Adm. Samuel Locklear, the commander of the U.S. Pacific Command, pointed out the reclusive communist nation wants the U.S. to believe it has the capability of sending missiles to the mainland U.S.
He especially talked about KN-08 road-mobile missiles that were unveiled at a military parade in Pyongyang in April 2012, despite some experts' view that those were fake.
"For our military planning perspective, when I see KN-08 road-mobile missiles that appear in a North Korean military parade, I am bound to take that serious, both for not only the peninsula but also the region, as well as my own homeland should we speculate that those missiles potentially have the technology to reach out," he said at a news conference arranged by the Washington Foreign Press Center.
On the alliance with South Korea, the admiral said his troops will stay combat-ready regardless of the timing of the transfer of operational control (OPCON) of South Korean troops in the event of war back to Seoul.

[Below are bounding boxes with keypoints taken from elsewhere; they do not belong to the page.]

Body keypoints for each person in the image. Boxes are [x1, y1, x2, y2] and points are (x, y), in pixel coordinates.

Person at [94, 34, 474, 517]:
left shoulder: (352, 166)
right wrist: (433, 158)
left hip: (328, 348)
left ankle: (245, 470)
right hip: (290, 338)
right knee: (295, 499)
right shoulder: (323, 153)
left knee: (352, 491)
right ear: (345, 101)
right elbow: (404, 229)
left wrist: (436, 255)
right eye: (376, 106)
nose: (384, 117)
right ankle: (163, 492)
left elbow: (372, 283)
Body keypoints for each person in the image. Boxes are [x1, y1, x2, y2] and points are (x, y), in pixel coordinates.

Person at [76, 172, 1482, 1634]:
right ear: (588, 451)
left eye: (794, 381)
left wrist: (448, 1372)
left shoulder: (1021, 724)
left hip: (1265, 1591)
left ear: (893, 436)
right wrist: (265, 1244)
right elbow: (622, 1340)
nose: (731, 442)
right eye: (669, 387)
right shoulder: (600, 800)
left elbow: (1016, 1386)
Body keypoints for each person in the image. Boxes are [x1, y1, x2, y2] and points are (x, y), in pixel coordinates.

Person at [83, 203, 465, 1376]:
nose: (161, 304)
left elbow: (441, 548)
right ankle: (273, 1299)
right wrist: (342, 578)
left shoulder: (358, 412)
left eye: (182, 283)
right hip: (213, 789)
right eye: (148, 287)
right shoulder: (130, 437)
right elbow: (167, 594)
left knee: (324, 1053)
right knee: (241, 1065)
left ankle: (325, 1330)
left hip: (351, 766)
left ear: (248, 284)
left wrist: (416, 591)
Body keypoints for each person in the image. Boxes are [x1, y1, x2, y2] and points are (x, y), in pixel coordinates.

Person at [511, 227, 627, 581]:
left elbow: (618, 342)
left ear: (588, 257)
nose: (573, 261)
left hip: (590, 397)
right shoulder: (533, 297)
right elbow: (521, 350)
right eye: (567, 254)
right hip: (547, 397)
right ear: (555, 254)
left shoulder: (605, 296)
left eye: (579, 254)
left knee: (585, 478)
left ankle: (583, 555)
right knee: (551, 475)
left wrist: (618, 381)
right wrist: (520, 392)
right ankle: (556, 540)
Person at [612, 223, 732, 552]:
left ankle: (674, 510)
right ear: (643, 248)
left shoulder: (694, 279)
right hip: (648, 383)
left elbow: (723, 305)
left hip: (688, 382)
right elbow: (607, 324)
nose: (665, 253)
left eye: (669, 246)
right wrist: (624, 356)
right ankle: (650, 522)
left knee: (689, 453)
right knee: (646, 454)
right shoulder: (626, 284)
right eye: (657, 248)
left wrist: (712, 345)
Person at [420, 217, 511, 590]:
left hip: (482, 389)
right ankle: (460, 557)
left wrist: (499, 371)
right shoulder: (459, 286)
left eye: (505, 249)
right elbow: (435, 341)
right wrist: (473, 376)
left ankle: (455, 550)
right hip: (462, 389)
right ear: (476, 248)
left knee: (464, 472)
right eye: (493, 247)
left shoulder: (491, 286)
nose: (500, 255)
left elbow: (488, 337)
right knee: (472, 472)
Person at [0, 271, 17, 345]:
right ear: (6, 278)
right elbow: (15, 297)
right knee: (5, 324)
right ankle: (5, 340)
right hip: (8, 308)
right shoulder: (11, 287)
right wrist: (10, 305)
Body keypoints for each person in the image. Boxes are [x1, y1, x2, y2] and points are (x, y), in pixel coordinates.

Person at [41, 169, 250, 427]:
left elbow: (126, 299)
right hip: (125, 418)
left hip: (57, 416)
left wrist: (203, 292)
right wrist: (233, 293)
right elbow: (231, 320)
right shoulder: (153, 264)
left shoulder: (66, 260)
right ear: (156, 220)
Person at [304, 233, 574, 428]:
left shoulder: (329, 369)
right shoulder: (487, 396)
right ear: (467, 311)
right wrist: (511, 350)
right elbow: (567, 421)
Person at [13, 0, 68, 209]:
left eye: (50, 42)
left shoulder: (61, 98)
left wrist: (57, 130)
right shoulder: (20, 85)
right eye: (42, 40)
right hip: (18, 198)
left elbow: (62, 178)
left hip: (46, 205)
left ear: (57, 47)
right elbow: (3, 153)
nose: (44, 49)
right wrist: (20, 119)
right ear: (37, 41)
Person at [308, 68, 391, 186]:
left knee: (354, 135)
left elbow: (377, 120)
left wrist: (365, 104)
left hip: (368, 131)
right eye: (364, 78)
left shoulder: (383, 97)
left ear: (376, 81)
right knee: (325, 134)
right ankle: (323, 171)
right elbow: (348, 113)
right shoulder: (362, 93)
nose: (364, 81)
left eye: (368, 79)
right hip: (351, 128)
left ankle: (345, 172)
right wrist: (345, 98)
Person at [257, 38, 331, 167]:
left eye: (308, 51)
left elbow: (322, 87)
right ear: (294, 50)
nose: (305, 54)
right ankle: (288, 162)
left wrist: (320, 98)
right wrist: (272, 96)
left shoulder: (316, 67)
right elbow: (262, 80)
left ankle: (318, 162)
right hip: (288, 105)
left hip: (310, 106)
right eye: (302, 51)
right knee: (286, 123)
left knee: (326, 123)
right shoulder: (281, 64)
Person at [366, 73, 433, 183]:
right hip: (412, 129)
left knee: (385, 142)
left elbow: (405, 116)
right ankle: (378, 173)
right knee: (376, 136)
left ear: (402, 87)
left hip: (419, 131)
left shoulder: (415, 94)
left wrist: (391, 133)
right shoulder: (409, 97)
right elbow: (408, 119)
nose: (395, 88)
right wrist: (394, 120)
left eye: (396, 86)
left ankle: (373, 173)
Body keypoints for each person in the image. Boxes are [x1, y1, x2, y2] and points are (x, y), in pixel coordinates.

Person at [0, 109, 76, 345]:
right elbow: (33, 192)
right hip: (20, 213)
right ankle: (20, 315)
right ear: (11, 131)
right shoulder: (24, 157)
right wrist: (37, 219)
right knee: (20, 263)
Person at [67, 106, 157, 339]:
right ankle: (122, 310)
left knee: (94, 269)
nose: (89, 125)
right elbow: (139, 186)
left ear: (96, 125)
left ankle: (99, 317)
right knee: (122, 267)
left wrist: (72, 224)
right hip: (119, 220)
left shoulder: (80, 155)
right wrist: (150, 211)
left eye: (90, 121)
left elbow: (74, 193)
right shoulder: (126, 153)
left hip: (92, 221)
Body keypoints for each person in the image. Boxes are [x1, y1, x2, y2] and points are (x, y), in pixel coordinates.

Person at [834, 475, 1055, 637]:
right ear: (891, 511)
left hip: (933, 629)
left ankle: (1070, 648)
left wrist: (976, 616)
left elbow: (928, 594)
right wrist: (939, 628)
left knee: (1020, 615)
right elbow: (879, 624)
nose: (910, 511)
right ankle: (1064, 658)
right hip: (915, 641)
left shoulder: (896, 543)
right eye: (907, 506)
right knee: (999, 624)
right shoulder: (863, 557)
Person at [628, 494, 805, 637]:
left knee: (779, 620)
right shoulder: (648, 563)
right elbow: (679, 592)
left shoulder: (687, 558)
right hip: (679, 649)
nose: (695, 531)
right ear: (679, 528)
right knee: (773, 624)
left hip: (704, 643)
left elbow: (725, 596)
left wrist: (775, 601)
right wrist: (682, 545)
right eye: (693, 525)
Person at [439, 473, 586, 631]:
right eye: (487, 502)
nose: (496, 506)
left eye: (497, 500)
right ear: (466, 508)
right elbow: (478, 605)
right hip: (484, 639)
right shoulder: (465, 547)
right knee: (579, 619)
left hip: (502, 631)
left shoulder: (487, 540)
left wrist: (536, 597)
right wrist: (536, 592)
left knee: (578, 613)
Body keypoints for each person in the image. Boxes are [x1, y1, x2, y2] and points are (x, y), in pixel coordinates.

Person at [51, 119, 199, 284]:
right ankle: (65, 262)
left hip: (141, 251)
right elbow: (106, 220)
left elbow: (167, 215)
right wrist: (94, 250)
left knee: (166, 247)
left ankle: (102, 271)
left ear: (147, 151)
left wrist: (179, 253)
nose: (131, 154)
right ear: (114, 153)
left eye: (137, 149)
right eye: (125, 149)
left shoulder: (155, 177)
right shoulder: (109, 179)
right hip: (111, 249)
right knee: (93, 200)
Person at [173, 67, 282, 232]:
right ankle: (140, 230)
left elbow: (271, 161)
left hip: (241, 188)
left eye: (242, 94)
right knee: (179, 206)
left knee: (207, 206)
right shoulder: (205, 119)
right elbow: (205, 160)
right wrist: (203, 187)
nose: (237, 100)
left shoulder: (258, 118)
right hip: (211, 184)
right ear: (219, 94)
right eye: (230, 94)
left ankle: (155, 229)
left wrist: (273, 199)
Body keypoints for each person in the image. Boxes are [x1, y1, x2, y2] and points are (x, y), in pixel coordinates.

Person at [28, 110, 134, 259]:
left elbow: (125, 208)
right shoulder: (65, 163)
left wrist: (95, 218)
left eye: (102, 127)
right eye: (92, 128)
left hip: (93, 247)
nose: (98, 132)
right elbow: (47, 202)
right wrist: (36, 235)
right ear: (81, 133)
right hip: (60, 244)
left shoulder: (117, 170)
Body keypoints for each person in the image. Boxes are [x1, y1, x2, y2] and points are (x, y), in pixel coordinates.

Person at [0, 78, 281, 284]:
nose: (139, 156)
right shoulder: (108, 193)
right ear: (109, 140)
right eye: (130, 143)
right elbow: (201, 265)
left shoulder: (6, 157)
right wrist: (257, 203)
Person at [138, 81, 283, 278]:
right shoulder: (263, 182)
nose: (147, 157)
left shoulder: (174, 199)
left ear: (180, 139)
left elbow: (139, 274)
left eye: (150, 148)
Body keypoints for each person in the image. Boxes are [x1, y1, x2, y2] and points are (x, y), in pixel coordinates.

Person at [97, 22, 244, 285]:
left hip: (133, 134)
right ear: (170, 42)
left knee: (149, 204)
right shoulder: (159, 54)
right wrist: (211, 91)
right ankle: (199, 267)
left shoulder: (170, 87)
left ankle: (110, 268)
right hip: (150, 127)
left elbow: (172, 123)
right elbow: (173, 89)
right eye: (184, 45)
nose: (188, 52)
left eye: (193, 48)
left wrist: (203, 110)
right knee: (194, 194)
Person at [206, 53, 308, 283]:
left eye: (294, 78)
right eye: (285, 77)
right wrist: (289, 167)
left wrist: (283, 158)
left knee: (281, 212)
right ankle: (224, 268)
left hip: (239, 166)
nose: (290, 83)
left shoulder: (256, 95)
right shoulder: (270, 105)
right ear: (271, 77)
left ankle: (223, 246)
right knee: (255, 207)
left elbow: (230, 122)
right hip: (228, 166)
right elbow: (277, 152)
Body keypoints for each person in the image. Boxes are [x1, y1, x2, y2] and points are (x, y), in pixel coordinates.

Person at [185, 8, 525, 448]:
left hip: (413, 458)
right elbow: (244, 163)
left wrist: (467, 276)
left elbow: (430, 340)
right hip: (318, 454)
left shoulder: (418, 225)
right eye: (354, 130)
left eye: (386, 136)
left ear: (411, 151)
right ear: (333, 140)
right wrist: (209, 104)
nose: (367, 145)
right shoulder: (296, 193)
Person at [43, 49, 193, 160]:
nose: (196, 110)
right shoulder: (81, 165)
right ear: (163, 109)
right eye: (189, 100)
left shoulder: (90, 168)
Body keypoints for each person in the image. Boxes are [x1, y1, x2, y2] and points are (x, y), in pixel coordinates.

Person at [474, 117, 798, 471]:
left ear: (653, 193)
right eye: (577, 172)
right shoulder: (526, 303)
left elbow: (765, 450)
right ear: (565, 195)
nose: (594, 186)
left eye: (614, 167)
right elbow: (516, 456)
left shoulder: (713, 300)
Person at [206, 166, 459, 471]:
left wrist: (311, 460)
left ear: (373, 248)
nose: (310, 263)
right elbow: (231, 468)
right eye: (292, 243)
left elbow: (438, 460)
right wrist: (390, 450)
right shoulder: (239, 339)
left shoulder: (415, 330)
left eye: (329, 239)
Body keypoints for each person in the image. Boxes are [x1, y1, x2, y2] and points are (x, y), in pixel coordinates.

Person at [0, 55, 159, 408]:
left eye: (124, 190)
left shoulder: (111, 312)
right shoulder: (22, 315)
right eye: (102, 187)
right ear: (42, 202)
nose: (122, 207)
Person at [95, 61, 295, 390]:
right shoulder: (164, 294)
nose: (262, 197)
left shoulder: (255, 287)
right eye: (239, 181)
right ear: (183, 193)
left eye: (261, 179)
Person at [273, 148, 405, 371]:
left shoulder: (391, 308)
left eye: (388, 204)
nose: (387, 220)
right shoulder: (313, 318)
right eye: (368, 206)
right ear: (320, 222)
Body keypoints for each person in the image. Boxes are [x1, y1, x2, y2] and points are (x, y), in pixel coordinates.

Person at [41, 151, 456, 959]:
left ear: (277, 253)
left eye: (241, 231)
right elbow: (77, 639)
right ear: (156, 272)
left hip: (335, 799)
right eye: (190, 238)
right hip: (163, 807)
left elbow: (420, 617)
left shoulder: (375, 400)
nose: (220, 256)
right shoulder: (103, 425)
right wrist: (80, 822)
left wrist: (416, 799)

Even if the allies have a deal on a transition in 2015, proper conditions are needed, added the commander, leading the Hawaii-based command with roughly 330,000 U.S. military and civilian personnel.
"But as we are moving toward 2015, it will be based on what the conditions are at that time," he said. "What we don't want to do is to delay ensuring that we have the right things in place to make sure the alliance is as viable as it can be in the future, waiting on some decision about OPCON (operational control) transfer, because it's really not that important of a decision."
South Korea's military has proposed a further delay in the OPCON transfer, saying it needs more time to prepare for it amid increased North Korean threats.